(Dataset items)
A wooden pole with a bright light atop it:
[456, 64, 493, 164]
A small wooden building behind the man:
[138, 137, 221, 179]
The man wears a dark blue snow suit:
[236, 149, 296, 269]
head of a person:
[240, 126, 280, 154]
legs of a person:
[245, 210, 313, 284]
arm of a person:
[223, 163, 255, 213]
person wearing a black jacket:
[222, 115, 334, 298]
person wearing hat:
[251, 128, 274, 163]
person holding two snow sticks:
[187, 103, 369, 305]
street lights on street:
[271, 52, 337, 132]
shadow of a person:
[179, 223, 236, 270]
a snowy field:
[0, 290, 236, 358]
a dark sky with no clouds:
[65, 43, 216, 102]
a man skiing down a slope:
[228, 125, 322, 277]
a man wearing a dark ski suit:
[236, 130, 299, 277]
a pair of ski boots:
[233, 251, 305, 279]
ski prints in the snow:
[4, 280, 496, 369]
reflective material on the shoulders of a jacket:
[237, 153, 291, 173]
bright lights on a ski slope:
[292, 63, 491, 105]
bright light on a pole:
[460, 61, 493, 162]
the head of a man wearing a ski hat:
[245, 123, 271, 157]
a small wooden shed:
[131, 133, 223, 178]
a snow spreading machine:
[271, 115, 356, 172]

* * *

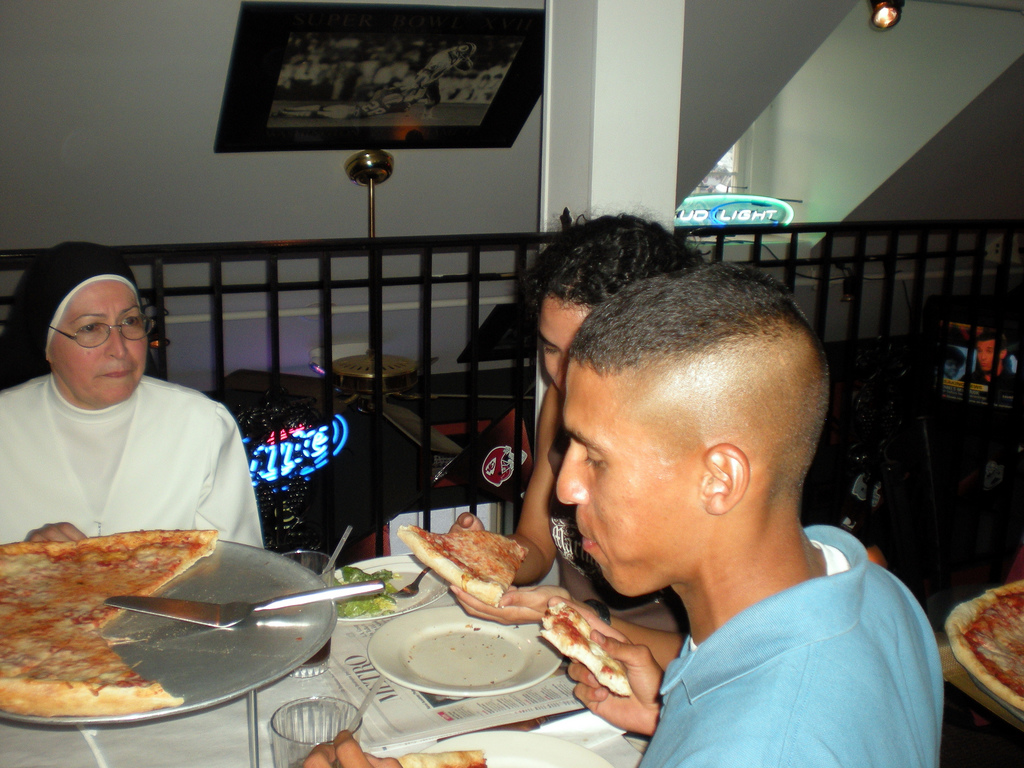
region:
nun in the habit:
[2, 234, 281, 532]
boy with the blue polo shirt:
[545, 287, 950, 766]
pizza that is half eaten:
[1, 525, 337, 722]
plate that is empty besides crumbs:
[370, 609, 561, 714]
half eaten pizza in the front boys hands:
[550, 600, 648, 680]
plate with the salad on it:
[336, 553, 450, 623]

What is being asked. Copy word for word every line of the material above, from the line containing "The man wears" down to the line containing "[131, 133, 223, 178]", including both of those lines.

Output for this exercise.
The man wears a dark blue snow suit:
[236, 149, 296, 269]
head of a person:
[240, 126, 280, 154]
legs of a person:
[245, 210, 313, 284]
arm of a person:
[223, 163, 255, 213]
person wearing a black jacket:
[222, 115, 334, 298]
person wearing hat:
[251, 128, 274, 163]
person holding two snow sticks:
[187, 103, 369, 305]
street lights on street:
[271, 52, 337, 132]
shadow of a person:
[179, 223, 236, 270]
a snowy field:
[0, 290, 236, 358]
a dark sky with no clouds:
[65, 43, 216, 102]
a man skiing down a slope:
[228, 125, 322, 277]
a man wearing a dark ski suit:
[236, 130, 299, 277]
a pair of ski boots:
[233, 251, 305, 279]
ski prints in the snow:
[4, 280, 496, 369]
reflective material on the shoulders of a jacket:
[237, 153, 291, 173]
bright lights on a ski slope:
[292, 63, 491, 105]
bright light on a pole:
[460, 61, 493, 162]
the head of a man wearing a ski hat:
[245, 123, 271, 157]
a small wooden shed:
[131, 133, 223, 178]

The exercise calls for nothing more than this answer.